Problemfelder Großhandel und Personal
Als Problem betrachtet Kaapke die wirtschaftliche Entwicklung des pharmazeutischen Großhandels. Dieser erziele nur eine Nettorendite von knapp über null. Doch das Luxemburger Urteil sei auch ein Signal für den Großhandel, es stärke die ganze Versorgungsstruktur. "Apotheke und Großhandel sind eine Schicksalsgemeinschaft. Ohne Großhandel gibt es keine Flächendeckung", so Kaapke. Wenn sich anstelle des bisherigen Großhandels ein Monopolist entwickle, hätten auch die Apotheken ein Problem. Darum sollten die Apotheker an einer angemessenen Honorierung des Großhandels interessiert sein. Dazu gehöre ein Fixhonorar, erklärte Kaapke mit Blick auf die jüngst gescheiterten Änderungspläne.
Ein weiteres Problem sei ein Trend zu eher sinkenden Personalkosten. "Am Personal gespart, bedeutet am ureigenen Wettbewerbsvorteil gespart", folgerte Kaapke. "Wer kein Profil hat, hat keine Chance", erklärte Kaapke mit Blick auf Erfahrungen aus anderen Branchen. Doch das Profil der Apotheken ergibt sich aus den dort tätigen Menschen, womit die herausragende Bedeutung des Personals deutlich wird.
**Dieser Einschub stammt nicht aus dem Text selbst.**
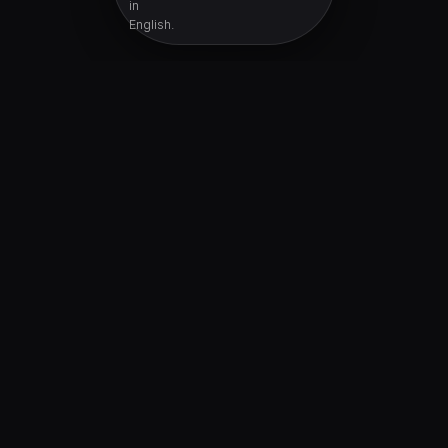
in
English.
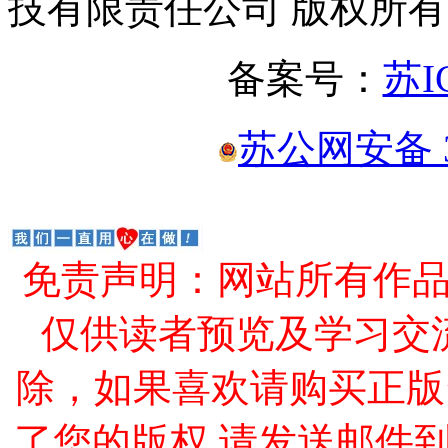
技有限责任公司 版权所有
备案号：
苏I
苏公网安备 32
免责声明：网站所有作
仅供读者预览及学习交
除，如果喜欢请购买正版
了您的版权,请发送邮件到 cao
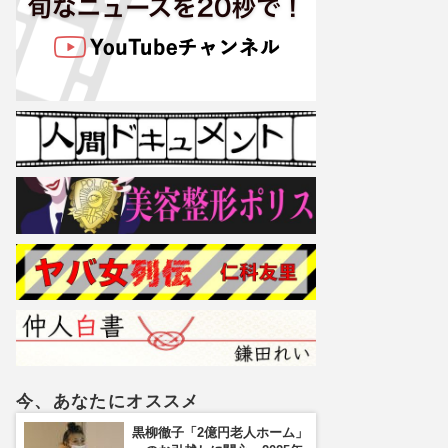
今、あなたにオススメ
黒柳徹子「2億円老人ホーム」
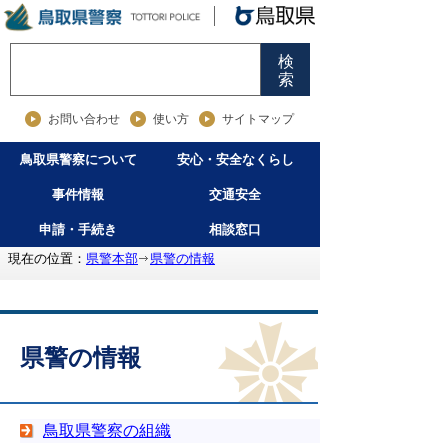
検
索
お問い合わせ
使い方
サイトマップ
鳥取県警察について
安心・安全なくらし
事件情報
交通安全
申請・手続き
相談窓口
現在の位置：
県警本部
県警の情報
県警の情報
鳥取県警察の組織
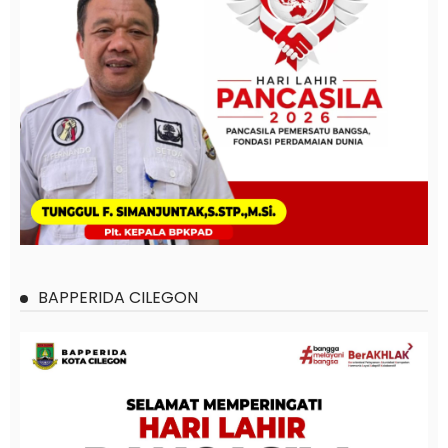
BAPPERIDA CILEGON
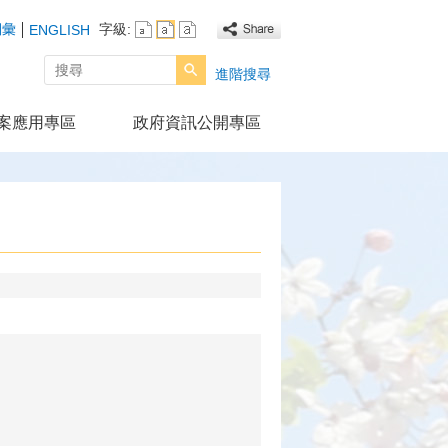
詞彙
字級:
ENGLISH
搜尋
進階搜尋
案應用專區
政府資訊公開專區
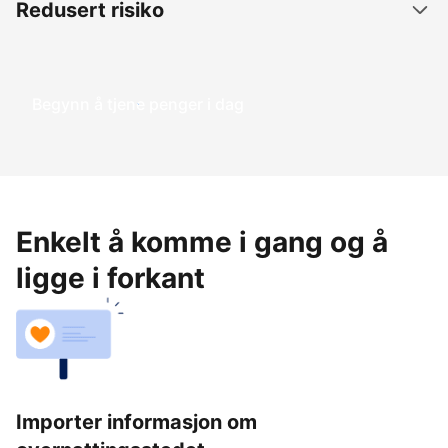
Redusert risiko
Begynn å tjene penger i dag
Enkelt å komme i gang og å
ligge i forkant
Importer informasjon om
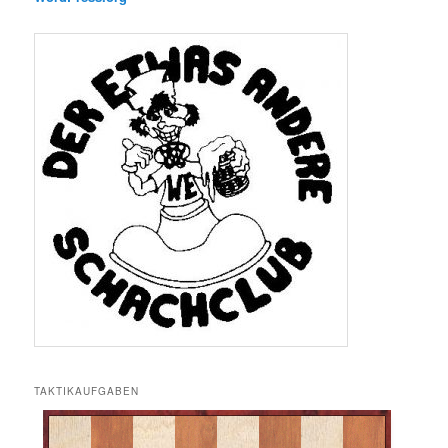
TAKTIKAUFGABEN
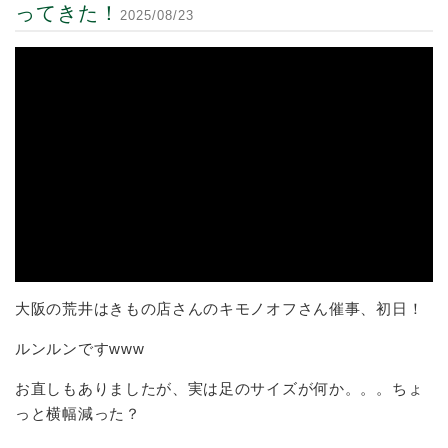
ってきた！
2025/08/23
大阪の荒井はきもの店さんのキモノオフさん催事、初日！
ルンルンですwww
お直しもありましたが、実は足のサイズが何か。。。ちょ
っと横幅減った？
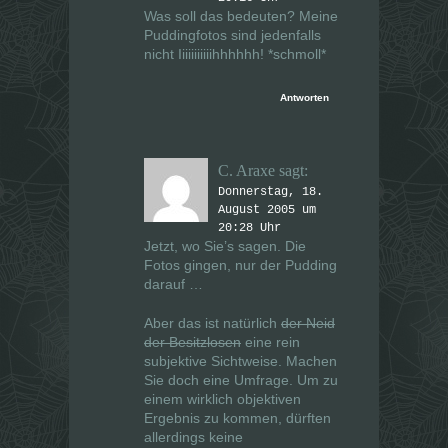
Was soll das bedeuten? Meine
Puddingfotos sind jedenfalls
nicht Iiiiiiiiiiihhhhhh! *schmoll*
Antworten
C. Araxe
sagt:
Donnerstag, 18.
August 2005 um
20:28 Uhr
Jetzt, wo Sie’s sagen. Die
Fotos gingen, nur der Pudding
darauf …
Aber das ist natürlich
der Neid
der Besitzlosen
eine rein
subjektive Sichtweise. Machen
Sie doch eine Umfrage. Um zu
einem wirklich objektiven
Ergebnis zu kommen, dürften
allerdings keine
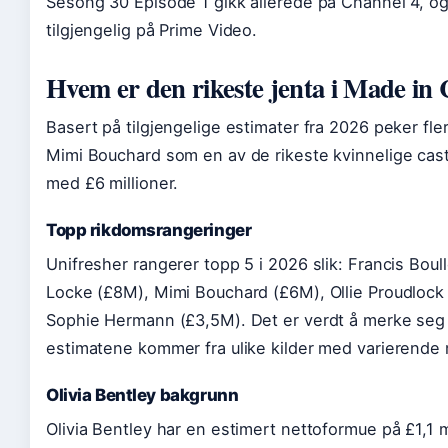
Sesong 30 Episode 1 gikk allerede på Channel 4, o
tilgjengelig på Prime Video.
Hvem er den rikeste jenta i Made in 
Basert på tilgjengelige estimater fra 2026 peker fle
Mimi Bouchard som en av de rikeste kvinnelige c
med £6 millioner.
Topp rikdomsrangeringer
Unifresher rangerer topp 5 i 2026 slik: Francis Boull
Locke (£8M), Mimi Bouchard (£6M), Ollie Proudlock
Sophie Hermann (£3,5M). Det er verdt å merke seg 
estimatene kommer fra ulike kilder med varierende
Olivia Bentley bakgrunn
Olivia Bentley har en estimert nettoformue på £1,1 mi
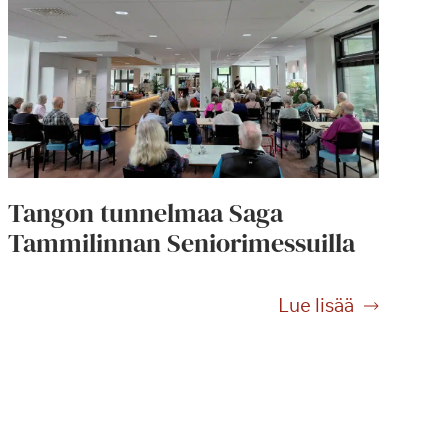
Tangon tunnelmaa Saga
Tammilinnan Seniorimessuilla
T
Lue lisää
a
n
g
o
n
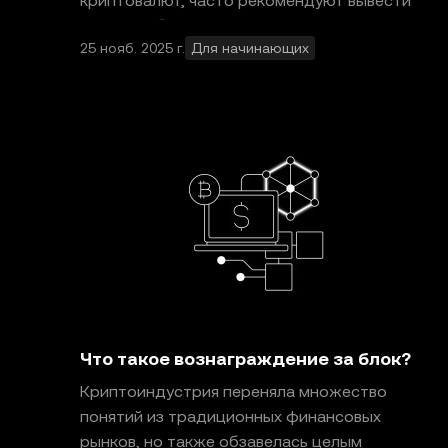
криптовалют, часто рекомендуют вывести
монеты с биржи и хранить их в личном
25 нояб. 2025 г.
Для начинающих
кошельке. В криптоиндустрии даже есть
погово
Что такое вознаграждение за блок?
Криптоиндустрия переняла множество
понятий из традиционных финансовых
рынков, но также обзавелась целым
Dies habe das Institut für Handelsforschung kürzlich in einer Studie gezeigt. Demnach sind die Freundlichkeit der Mitarbeiter und die Kompetenz der Beratung die beiden weitaus wichtigsten Kriterien für die Wahl einer Apotheke – für alle Altersgruppen, Frauen und Männer, Stammkunden und gelegentliche Kunden. "Eigentlich müssten die Personalkosten steigen, denn das Personal ist der Veredlungsfaktor für die Apotheke", so Kaapke.